SocGen Appeals EU Calculation of $613.5 Million Euribor Fine

Societe Generale SA (GLE) said it’s fighting the way European Union regulators decided on its share of record 1.7 billion-euro ($2.3 billion) antitrust fines for rigging benchmark interest rates.

Societe Generale is challenging “the method of calculation used by the European Commission to determine the amount” of its 446 million-euro penalty levied on Dec. 4, the Paris-based bank said in a statement today. The EU decision was part of settlements with eight companies, including Deutsche Bank AG (DBK) and Royal Bank of Scotland Group Plc. (RBS)
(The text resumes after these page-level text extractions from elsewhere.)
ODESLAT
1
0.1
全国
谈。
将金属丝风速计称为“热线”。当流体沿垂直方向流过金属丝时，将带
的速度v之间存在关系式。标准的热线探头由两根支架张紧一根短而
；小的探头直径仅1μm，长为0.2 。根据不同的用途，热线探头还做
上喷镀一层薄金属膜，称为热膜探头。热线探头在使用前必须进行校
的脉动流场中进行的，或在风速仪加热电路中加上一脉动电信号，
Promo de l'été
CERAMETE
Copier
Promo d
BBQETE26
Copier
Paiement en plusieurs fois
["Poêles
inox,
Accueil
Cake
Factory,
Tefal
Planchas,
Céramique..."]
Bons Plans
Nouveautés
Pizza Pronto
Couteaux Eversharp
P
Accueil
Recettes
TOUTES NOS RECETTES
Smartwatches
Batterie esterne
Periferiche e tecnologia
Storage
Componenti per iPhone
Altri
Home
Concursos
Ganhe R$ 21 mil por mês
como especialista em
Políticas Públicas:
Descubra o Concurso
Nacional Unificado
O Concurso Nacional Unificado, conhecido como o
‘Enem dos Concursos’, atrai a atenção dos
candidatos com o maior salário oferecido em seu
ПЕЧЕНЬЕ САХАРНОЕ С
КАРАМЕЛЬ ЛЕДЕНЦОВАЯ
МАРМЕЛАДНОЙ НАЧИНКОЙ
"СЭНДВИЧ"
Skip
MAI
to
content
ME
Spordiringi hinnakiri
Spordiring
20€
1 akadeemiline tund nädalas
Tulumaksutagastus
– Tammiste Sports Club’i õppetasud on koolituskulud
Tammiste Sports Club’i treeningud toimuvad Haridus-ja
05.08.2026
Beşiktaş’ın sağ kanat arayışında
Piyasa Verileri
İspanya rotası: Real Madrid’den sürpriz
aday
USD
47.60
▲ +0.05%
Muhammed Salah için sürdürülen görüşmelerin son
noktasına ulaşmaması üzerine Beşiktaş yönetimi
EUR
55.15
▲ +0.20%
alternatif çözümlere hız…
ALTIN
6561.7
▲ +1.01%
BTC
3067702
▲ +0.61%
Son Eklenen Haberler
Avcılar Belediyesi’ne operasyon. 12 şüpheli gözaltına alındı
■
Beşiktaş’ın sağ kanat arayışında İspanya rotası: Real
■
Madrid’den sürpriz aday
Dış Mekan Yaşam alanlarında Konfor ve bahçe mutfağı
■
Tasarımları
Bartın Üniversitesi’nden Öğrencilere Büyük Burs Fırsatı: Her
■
The French bank’s appeal is the first legal challenge by a company in a settlement since the process was introduced by regulators in 2008. In exchange for settling cases, companies usually get a 10 percent discount on fines. Settlers admit liability and can be sued for damages by victims of the cartel.

Deutsche Bank was fined 725 million euros in the case, the biggest single penalty, and RBS got a 391 million-euro penalty. The combined fines for manipulating the yen London interbank offered rate and Euribor are the largest-ever EU cartel penalties.

Societe Generale, which was fined for rigging Euribor, filed the appeal with the EU General Court on Feb. 14, the Luxembourg-based tribunal’s press office said.

Antoine Colombani, a spokesman for EU Competition Commissioner Joaquin Almunia, declined to comment.